2026 Community Ramadan Campaign
US & UK
The Challenge
Ahmad Tea, the 5th largest tea brand in the world, came to us with something rare: a brief built around meaning, not metrics. No reach mandates. No impression targets. Just a genuine desire to show up for Muslim communities during the most important month of the year.
After receiving this dream brief, we kept coming back to one question: what does Ramadan actually mean and how do we embody those values?
The Approach
We designed a campaign anchored in what Ramadan actually feels like: the warmth of a noisy home. The chaos and the calm. The stranger who becomes a friend across a table. Ahmad Tea wasn't positioned as a sponsor, it was woven into the ritual itself.
United States
We partnered with 5 trusted community voices: storytellers, poets, food bloggers, and lifestyle creators rooted in South Asian, Muslim, and Arab communities across New York and California. Each hosted their own intimate Iftar, in their own home, in their own way.
United Kingdom
In London, we partnered with Parho Book Club to host an at-home Iftar with book club members and creatives, timed intentionally to World Book Day, weaving literary community into the spirit of the campaign.


The Impact
7x
Iftars hosted across two countries
100+
People gathered around a table
640k
Combined estimated reach across both markets

Brand advocacy, built from experience
Attendees gifted Ahmad Tea to family for Eid. People who had never encountered the brand became advocates because of a memory they made at a table.

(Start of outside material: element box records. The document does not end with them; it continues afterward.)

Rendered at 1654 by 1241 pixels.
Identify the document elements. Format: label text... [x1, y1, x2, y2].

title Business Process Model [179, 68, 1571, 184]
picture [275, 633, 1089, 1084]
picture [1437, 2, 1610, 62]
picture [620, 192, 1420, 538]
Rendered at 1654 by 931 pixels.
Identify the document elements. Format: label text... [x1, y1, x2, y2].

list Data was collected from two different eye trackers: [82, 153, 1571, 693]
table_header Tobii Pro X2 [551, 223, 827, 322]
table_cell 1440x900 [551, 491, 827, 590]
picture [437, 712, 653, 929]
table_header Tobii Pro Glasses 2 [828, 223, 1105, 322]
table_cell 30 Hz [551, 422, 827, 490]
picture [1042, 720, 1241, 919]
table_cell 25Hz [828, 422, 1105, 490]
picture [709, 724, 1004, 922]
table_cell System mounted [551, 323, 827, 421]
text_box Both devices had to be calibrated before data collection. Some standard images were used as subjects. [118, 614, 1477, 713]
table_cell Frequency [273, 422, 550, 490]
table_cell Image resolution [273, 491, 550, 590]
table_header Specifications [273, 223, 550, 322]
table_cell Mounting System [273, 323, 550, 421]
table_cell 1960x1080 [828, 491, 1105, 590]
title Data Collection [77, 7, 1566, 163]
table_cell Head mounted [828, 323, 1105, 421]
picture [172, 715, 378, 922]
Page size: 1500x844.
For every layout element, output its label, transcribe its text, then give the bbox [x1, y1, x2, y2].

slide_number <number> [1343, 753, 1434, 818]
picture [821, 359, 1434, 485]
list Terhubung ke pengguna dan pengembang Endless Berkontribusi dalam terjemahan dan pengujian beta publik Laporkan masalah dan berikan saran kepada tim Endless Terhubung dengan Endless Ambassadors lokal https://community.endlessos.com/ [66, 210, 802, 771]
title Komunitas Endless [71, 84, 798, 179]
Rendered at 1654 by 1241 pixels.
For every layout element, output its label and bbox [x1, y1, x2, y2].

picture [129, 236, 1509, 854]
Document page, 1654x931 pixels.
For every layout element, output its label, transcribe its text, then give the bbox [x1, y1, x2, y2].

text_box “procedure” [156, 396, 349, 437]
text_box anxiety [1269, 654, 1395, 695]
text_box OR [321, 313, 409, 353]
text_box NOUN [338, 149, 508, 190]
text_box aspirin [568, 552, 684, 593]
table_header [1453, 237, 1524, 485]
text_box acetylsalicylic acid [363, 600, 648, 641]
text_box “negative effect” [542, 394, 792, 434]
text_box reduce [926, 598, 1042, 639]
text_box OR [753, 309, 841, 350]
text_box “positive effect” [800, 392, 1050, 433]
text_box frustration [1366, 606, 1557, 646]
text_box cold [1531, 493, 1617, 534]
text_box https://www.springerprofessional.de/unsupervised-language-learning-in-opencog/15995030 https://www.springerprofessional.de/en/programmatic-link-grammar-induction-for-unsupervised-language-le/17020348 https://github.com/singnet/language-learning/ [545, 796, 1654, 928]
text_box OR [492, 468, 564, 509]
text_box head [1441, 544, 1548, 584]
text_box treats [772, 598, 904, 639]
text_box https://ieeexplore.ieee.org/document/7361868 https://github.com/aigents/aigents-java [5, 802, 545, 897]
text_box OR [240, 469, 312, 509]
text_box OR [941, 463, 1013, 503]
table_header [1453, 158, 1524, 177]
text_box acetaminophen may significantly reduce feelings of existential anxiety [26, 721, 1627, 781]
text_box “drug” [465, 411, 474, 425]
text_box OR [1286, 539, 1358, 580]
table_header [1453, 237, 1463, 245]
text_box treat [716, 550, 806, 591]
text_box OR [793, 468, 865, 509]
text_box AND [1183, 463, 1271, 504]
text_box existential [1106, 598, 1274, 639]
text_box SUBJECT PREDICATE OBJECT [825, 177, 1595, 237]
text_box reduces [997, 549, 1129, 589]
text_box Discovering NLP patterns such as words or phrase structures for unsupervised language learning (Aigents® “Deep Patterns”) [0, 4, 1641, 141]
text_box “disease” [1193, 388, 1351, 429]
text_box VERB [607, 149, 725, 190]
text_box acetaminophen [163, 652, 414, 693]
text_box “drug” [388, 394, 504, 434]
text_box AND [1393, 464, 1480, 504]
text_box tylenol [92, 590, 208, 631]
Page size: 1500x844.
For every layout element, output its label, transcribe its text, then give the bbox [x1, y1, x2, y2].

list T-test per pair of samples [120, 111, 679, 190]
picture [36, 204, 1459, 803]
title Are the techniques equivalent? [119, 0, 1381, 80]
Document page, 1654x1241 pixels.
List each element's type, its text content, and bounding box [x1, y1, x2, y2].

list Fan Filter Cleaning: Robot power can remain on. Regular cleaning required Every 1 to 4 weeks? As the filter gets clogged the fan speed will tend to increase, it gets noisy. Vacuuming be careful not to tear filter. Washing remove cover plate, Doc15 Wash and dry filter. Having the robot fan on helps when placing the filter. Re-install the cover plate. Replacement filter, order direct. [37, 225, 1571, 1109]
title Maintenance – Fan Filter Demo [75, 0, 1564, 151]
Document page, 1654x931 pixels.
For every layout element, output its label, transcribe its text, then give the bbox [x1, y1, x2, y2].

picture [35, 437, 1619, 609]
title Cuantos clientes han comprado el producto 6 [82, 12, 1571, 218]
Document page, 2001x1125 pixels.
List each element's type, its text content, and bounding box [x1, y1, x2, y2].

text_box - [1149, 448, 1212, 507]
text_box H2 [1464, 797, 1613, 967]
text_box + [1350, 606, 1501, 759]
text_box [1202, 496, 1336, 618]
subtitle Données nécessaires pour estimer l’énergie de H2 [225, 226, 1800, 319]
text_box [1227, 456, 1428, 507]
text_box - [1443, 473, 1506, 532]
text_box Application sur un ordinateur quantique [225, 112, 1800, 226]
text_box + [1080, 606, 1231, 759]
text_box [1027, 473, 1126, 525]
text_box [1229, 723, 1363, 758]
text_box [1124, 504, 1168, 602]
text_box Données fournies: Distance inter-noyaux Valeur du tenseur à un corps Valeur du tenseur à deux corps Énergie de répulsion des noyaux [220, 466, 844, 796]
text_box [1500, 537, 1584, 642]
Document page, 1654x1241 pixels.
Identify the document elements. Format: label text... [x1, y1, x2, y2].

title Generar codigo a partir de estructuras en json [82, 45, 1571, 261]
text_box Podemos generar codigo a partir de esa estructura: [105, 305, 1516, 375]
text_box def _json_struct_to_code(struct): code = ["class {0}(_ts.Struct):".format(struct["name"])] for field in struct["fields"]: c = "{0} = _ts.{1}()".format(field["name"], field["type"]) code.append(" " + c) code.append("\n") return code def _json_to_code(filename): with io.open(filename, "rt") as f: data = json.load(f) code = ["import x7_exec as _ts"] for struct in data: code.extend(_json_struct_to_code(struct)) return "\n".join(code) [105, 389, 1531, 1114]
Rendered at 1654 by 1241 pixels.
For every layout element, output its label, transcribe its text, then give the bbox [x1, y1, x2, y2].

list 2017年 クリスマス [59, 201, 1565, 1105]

New brand memories in new markets
Perception shifted within communities that major brands rarely reach authentically. Ahmad Tea was experienced at the root and not observed from the outside.
Community trust as distribution
By working through trusted community voices rather than mass influencers, the campaign traveled through genuine social networks built on relationship, not follower count.
Multi-market proof of concept
One campaign framework, activated authentically across two countries with distinct community contexts, proving that cultural fluency scales when it's built in from the start.